Selain itu, warga juga kembali menyoroti tindak lanjut laporan sebelumnya terkait Dana Desa Tahun 2023 yang telah disampaikan pada tahun 2024, namun hingga saat ini masih dalam proses penanganan.
HK menegaskan bahwa masyarakat hanya menginginkan adanya kejelasan atas pengelolaan dana desa serta perkembangan penanganan laporan yang telah lebih dahulu disampaikan.
“Kami tidak ingin ada dugaan yang berkembang di masyarakat. Kami hanya meminta kejelasan dan keterbukaan agar semuanya terang,” ujar HK.
MENANGGAPI hal tersebut, Kanit Tipidkor Polres Bengkulu Utara, IPDA Rizki Dirgantara, S.Tr.K, saat dikonfirmasi wartawan menyampaikan bahwa laporan yang disampaikan masyarakat telah diterima dan saat ini masih dalam proses penanganan.
IPDA Rizki menjelaskan bahwa pihaknya akan menindaklanjuti laporan tersebut sesuai prosedur dan mekanisme yang berlaku di kepolisian.
“Laporan sudah kami terima dan masih dalam proses. Akan kami pelajari serta ditindaklanjuti sesuai ketentuan yang berlaku,” ujarnya.
Ia juga menegaskan bahwa setiap laporan masyarakat akan ditangani secara profesional, transparan, dan sesuai ketentuan hukum yang berlaku.

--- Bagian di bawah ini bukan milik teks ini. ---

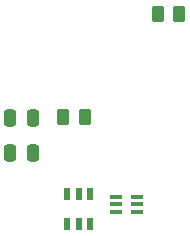
<source format=gbr>
%TF.GenerationSoftware,KiCad,Pcbnew,6.0.10+dfsg-1~bpo11+1*%
%TF.CreationDate,2023-02-12T02:46:31+00:00*%
%TF.ProjectId,ACOMP01,41434f4d-5030-4312-9e6b-696361645f70,rev?*%
%TF.SameCoordinates,Original*%
%TF.FileFunction,Paste,Top*%
%TF.FilePolarity,Positive*%
%FSLAX46Y46*%
G04 Gerber Fmt 4.6, Leading zero omitted, Abs format (unit mm)*
G04 Created by KiCad (PCBNEW 6.0.10+dfsg-1~bpo11+1) date 2023-02-12 02:46:31*
%MOMM*%
%LPD*%
G01*
G04 APERTURE LIST*
G04 Aperture macros list*
%AMRoundRect*
0 Rectangle with rounded corners*
0 $1 Rounding radius*
0 $2 $3 $4 $5 $6 $7 $8 $9 X,Y pos of 4 corners*
0 Add a 4 corners polygon primitive as box body*
4,1,4,$2,$3,$4,$5,$6,$7,$8,$9,$2,$3,0*
0 Add four circle primitives for the rounded corners*
1,1,$1+$1,$2,$3*
1,1,$1+$1,$4,$5*
1,1,$1+$1,$6,$7*
1,1,$1+$1,$8,$9*
0 Add four rect primitives between the rounded corners*
20,1,$1+$1,$2,$3,$4,$5,0*
20,1,$1+$1,$4,$5,$6,$7,0*
20,1,$1+$1,$6,$7,$8,$9,0*
20,1,$1+$1,$8,$9,$2,$3,0*%
G04 Aperture macros list end*
%ADD10RoundRect,0.250000X-0.250000X-0.475000X0.250000X-0.475000X0.250000X0.475000X-0.250000X0.475000X0*%
%ADD11RoundRect,0.250000X-0.262500X-0.450000X0.262500X-0.450000X0.262500X0.450000X-0.262500X0.450000X0*%
%ADD12R,0.500000X1.000760*%
%ADD13R,0.501040X1.000760*%
%ADD14R,1.000000X0.300000*%
G04 APERTURE END LIST*
D10*
%TO.C,C4*%
X-33462000Y15964000D03*
X-31562000Y15964000D03*
%TD*%
%TO.C,C3*%
X-33462000Y12954000D03*
X-31562000Y12954000D03*
%TD*%
D11*
%TO.C,R2*%
X-20984500Y24774000D03*
X-19159500Y24774000D03*
%TD*%
D12*
%TO.C,IC2*%
X-28641000Y6920620D03*
X-27688500Y6920620D03*
X-26736000Y6920620D03*
D13*
X-26736000Y9460620D03*
D12*
X-27688500Y9460620D03*
X-28641000Y9460620D03*
%TD*%
D14*
%TO.C,IC1*%
X-24522000Y9286000D03*
X-24522000Y8636000D03*
X-24522000Y7986000D03*
X-22722000Y7986000D03*
X-22722000Y8636000D03*
X-22722000Y9286000D03*
%TD*%
D11*
%TO.C,R1*%
X-28994500Y15994000D03*
X-27169500Y15994000D03*
%TD*%
M02*

</source>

Terkait laporan tahun 2024 mengenai Dana Desa 2023, pihak kepolisian menyebutkan bahwa proses penanganan masih berjalan dan terkendala faktor geografis, mengingat wilayah Enggano merupakan daerah kepulauan dengan jarak tempuh yang cukup jauh serta kondisi cuaca yang tidak menentu.
Hingga berita ini diterbitkan, pihak Pemerintah Desa Meok belum memberikan keterangan resmi terkait laporan tersebut. Redaksi masih berupaya melakukan konfirmasi untuk mendapatkan hak jawab dari pihak terkait.
Masyarakat berharap agar proses penanganan laporan dapat berjalan lebih terbuka dan memberikan kepastian hukum, tanpa mengabaikan asas praduga tak bersalah dalam setiap tahapan pemeriksaan.